La mujer de cabello castaño dio un paso atrás, y lo miró de pies a cabeza. Ahora, los papeles se habían invertido: Ella se había quedado muda.

—¿Y usted se llama...? —se atrevió a preguntar Scott.

—Minerva Freud. —dijo la mujer, casi en un susurro inaudible.

—¿Freud? ¿Como el padre del psicoanálisis?

—Es sólo una coincidencia, no soy pariente de él —contestó ella, que al fin tenía nombre en la mente de Scott.

Minerva. Minerva Freud.

Ninguno de los dos siguió hablando, era una situación bastante incómoda, el ambiente seguía tenso, Scott sentía que su corazón golpeaba su caja torácica con fuerza, temeroso de que si no seguía hablando... la perdería hasta quién sabe cuándo.

—Minerva, yo quisiera... —dijo, y le tocó con una mano temblorosa el hombro izquierdo, lo cual hizo que ella se sobresaltara, como si hubiera estado sonámbula durante cada segundo que duró aquel incómodo silencio. Lo miró por un instante, giró sobre sus talones y se echó a correr hacia la puerta.

—¡¡Minerva!! —exclamó Scott Wilde, echándose a correr también.

Cuando salió a la calle, miró a todos lados.

Ya no había rastro alguno de ella, y eso que apenas había gente caminando por la calle porque muchos se habían refugiado de la llovizna que acababa de empezar.

Sintió que un sentimiento perturbador de tristeza, vacío y confusión en conjunto comenzaban a crearle nudos en el estómago. Si es que tenía hambre, esta se acababa de esfumarse por completo.

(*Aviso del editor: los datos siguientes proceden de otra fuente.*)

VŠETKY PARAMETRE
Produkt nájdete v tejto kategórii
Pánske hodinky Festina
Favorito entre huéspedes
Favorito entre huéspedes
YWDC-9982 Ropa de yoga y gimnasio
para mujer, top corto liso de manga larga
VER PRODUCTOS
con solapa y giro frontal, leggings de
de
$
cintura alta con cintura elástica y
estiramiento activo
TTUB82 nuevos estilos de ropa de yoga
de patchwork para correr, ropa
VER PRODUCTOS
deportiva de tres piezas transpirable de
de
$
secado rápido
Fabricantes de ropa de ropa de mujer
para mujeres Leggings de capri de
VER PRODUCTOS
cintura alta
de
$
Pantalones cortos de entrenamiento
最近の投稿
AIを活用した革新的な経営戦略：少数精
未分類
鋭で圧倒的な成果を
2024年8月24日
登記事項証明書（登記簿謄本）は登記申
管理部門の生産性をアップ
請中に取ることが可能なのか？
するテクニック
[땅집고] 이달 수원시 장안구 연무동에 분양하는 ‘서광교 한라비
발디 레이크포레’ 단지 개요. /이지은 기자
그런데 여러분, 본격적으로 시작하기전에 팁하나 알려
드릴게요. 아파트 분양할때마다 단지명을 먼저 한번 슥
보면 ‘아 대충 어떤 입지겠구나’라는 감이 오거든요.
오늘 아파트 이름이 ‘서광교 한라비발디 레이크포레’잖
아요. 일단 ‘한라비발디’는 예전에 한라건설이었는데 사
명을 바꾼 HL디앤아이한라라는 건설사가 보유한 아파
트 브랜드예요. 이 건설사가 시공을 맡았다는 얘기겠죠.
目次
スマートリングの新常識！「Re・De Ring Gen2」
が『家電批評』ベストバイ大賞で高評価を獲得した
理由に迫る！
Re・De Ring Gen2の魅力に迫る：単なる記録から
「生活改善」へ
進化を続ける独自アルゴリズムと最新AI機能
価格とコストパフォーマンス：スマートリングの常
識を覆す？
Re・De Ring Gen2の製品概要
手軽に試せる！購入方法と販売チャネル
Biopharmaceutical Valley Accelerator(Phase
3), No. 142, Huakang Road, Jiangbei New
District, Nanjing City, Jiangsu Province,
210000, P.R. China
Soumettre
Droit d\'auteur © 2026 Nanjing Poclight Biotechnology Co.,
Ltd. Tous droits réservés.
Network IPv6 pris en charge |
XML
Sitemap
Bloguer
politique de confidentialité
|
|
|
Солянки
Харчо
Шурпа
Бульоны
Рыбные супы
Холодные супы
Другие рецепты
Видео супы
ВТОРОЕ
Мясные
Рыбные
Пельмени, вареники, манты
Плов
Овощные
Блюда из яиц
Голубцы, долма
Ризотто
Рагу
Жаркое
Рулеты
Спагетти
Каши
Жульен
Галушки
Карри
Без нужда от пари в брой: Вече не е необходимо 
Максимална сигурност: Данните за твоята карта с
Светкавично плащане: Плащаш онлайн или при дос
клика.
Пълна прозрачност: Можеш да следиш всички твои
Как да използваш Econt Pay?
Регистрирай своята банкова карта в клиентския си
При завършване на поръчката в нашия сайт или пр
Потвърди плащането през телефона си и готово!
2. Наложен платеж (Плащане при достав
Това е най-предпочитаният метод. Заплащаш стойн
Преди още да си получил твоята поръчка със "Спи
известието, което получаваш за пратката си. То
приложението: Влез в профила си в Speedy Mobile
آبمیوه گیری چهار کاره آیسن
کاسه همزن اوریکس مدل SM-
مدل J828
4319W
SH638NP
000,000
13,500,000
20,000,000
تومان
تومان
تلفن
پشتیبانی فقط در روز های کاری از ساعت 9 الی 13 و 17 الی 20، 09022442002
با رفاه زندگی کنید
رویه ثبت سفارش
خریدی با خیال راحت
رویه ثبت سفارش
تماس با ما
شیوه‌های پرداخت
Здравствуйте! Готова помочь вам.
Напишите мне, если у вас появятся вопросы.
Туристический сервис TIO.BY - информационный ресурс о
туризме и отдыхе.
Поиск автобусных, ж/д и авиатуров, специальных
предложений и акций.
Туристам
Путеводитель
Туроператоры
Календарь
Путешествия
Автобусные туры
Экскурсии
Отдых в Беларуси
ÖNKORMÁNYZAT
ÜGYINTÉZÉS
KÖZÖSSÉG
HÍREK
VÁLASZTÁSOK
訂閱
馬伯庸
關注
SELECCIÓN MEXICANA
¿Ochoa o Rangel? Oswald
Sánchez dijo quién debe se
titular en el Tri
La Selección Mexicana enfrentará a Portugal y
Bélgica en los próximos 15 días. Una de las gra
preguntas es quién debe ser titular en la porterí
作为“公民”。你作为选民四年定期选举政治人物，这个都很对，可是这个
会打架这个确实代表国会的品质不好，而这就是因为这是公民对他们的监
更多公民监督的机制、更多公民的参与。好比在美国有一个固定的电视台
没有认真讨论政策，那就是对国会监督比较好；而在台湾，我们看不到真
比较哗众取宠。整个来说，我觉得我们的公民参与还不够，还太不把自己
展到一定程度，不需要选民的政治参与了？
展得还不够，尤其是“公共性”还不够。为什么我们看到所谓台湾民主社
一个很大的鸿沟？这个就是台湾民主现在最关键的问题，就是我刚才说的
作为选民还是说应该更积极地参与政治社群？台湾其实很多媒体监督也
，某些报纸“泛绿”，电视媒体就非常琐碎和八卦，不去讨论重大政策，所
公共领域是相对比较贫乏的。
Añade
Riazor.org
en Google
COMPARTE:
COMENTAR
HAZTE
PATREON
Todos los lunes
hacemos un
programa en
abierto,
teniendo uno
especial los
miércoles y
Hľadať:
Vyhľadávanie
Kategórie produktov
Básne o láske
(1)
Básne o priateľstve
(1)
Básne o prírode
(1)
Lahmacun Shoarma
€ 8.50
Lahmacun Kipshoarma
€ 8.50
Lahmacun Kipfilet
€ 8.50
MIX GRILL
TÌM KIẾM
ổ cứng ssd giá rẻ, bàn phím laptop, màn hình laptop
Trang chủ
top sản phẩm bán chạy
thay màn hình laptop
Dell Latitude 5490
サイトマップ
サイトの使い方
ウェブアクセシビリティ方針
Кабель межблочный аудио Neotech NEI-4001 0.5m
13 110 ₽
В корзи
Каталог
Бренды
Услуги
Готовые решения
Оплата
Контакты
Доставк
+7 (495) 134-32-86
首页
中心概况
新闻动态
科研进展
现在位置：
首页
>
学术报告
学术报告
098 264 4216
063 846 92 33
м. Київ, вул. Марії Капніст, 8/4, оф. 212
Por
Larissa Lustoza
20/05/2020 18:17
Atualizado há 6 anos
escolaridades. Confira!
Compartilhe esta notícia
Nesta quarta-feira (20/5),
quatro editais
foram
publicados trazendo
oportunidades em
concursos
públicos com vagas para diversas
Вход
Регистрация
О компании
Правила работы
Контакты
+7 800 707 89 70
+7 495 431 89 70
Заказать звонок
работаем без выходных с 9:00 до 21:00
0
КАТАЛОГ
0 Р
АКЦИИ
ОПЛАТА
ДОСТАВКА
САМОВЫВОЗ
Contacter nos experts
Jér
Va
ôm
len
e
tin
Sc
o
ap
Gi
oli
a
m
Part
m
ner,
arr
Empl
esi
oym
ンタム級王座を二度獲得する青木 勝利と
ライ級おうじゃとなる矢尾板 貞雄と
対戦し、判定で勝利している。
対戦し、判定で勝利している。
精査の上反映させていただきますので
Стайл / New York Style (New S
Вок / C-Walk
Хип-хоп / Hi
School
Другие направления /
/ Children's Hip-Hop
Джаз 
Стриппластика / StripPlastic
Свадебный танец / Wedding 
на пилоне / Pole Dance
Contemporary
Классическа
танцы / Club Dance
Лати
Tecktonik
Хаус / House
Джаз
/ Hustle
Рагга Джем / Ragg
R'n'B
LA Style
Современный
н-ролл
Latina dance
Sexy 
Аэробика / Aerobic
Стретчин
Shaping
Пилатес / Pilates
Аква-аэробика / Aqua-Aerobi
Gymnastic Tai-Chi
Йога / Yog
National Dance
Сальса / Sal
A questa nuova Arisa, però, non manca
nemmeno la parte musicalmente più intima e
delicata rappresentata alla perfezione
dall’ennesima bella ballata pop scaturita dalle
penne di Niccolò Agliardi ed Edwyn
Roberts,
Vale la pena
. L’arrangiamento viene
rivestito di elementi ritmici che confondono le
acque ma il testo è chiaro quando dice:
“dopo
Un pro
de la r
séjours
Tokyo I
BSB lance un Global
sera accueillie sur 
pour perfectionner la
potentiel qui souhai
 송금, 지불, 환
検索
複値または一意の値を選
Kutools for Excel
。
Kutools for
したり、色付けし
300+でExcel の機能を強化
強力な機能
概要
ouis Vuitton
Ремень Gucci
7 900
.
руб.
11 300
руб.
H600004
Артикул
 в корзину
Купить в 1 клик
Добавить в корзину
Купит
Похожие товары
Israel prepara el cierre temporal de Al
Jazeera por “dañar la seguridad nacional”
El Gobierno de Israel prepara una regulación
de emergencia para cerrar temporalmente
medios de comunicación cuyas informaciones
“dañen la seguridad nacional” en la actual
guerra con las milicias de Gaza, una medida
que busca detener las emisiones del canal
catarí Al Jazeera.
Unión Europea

—Minerva... —murmuró él, con un amargo sabor en la boca.

Volvió de nuevo a la farmacia para comprar el jarabe para la tos y las aspirinas que necesitaba para su resfriado. Esperaba que el farmacéutico no le cuestionase por qué había perseguido a aquella mujer, no se sentía en condiciones para hablar o de lidiar con las miradas de los otros clientes que estaban en el mismo lugar.

Por fortuna, nada más ocurrió. Y concluida su visita a la farmacia, se dirigió a la tienda de víveres que estaba al otro lado de la calle.

Tal vez no compraría el periódico, no deseaba seguir afuera, el deseo de encerrarse en cuatro paredes se volvía cada vez más fuerte con cada paso que daba.